## The task
Pick up the forum thread below about unused Propeller object methods and RAM use, and continue it from its last post.

## Source document

    You could indeed manually delete any methods from any objects that you know you are not using in your program. It's messy but would work.



  • I'm just using the standard Propeller editor tool. Based on the following comment at the BST site it sounds like the answer to my question is that the unused methods will consume RAM when you use the standard Propeller tool.

    The bst compiler has a number of optimisations built in to enhance SPIN interpretation speed (where possible), make smaller code and intelligently remove unused portions of the codebase. One of the advantages of the Propeller is the proliferation of "off-the-shelf" objects that you can simply plug and go.
    One of the downsides of simply bolting objects together is there are often parts of each object that are not used by your code. Traditionally thse are included in your resulting binary regardless. The unused code optimiser in bst looks at the code paths and leaves out methods that are never called, often resulting in significant size savings in generic objects.
  • Heater.Heater. Posts: 21,230
    That is right.

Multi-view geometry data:
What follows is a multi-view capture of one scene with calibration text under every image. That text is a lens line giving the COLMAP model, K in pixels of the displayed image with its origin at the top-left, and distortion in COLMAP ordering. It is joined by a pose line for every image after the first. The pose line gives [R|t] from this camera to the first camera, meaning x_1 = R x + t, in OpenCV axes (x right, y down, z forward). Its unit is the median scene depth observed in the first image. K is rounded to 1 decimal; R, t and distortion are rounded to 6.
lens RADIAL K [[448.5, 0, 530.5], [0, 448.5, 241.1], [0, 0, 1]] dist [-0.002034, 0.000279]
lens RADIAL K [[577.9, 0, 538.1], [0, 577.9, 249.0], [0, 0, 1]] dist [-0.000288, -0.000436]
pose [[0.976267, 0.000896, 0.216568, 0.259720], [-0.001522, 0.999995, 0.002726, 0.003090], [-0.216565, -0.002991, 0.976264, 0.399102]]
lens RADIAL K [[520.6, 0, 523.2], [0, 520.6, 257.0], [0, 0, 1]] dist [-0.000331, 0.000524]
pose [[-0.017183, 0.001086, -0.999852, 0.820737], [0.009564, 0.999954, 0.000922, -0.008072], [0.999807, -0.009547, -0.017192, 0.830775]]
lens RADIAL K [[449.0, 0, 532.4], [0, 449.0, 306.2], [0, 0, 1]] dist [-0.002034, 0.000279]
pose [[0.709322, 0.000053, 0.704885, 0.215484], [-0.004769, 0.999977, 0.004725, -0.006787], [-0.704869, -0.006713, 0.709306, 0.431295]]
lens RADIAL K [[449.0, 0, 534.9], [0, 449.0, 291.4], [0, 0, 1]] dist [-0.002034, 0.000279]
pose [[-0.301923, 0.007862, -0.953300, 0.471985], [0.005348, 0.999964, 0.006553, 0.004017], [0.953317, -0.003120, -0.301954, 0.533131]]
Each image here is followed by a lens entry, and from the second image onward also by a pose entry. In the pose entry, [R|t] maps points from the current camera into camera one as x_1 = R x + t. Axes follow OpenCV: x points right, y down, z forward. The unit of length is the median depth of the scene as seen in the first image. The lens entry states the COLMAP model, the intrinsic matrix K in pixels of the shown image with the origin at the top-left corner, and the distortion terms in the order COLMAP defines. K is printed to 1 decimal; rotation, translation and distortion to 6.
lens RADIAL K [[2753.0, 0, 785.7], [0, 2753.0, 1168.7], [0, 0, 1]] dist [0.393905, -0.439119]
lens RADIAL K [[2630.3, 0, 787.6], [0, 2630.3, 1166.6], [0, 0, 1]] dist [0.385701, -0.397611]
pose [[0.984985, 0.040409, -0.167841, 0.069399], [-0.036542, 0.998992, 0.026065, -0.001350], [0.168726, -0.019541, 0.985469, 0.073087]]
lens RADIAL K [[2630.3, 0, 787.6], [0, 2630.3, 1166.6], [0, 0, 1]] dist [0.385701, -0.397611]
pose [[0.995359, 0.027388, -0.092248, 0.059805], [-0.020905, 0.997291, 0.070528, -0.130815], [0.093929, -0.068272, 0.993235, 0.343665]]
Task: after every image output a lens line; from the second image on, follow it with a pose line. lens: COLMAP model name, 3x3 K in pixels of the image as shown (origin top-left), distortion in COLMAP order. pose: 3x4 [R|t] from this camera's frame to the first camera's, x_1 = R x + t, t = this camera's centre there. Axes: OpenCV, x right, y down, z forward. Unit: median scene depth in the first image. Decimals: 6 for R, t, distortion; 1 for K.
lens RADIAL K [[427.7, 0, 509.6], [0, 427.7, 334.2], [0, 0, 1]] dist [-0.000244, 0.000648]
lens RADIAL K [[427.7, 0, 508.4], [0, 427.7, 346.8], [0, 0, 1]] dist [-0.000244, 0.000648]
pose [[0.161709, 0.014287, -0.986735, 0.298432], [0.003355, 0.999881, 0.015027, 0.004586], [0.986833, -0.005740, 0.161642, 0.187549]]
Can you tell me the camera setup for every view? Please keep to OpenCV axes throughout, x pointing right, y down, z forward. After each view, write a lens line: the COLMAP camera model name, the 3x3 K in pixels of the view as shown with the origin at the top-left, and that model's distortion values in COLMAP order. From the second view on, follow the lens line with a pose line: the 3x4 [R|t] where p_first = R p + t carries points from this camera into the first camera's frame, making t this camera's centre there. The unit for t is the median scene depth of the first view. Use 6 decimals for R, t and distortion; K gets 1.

## Exercise answer
    BST is great for trimming away the fat. It's great for being a cross platform solution.

    Sadly it's not maintained anymore but as far as I can tell it still works perfectly well.
  • I just ran my code through BST with the "remove unused methods" optimization and my free stack size increased by a factor of 10.
  • JonnyMacJonnyMac Posts: 8,912
    edited 2017-04-15 00:54
    BST and PropellerIDE both remove unused methods. I just finished a program today that was down to 97 free longs in Propeller Tool. Recompiling in PropellerIDE increased that up to 918 longs.
  • Cluso99Cluso99 Posts: 18,066
    edited 2017-04-14 02:09
    There is nothing wrong with using bst as there haven't been any bugs reported as far as I know, despite being used for years.

    I believe PropellerIDE uses PropSpin (think that's its name - written by Roy from Chip's PropTool Code). It removes unused methods, as Jon said. As this is newer, and the compiler is supported, then provided you can use PropellerIDE (platform???) this would likely be the better way to go. Otherwise, just use bst.

    When you next get to running out of hub space, there are a few other things we can help you with, such as reclaiming the hub space occupied by any pasm code that has been loaded into cog(s) and not required any more.

    FWIW heater was meaning that the spin interpreter itself is loaded into the cog, and there is no easy way to remove bits from it. It is loaded from ROM.
  • Cluso99Cluso99 Posts: 18,066
    edited 2017-04-14 02:11
    Jon,
    Just noticed your tag line -- please don't call me "Jonny"

    Sorry, I have often called you Jonny from your handle. Shame its not possible to change your handle.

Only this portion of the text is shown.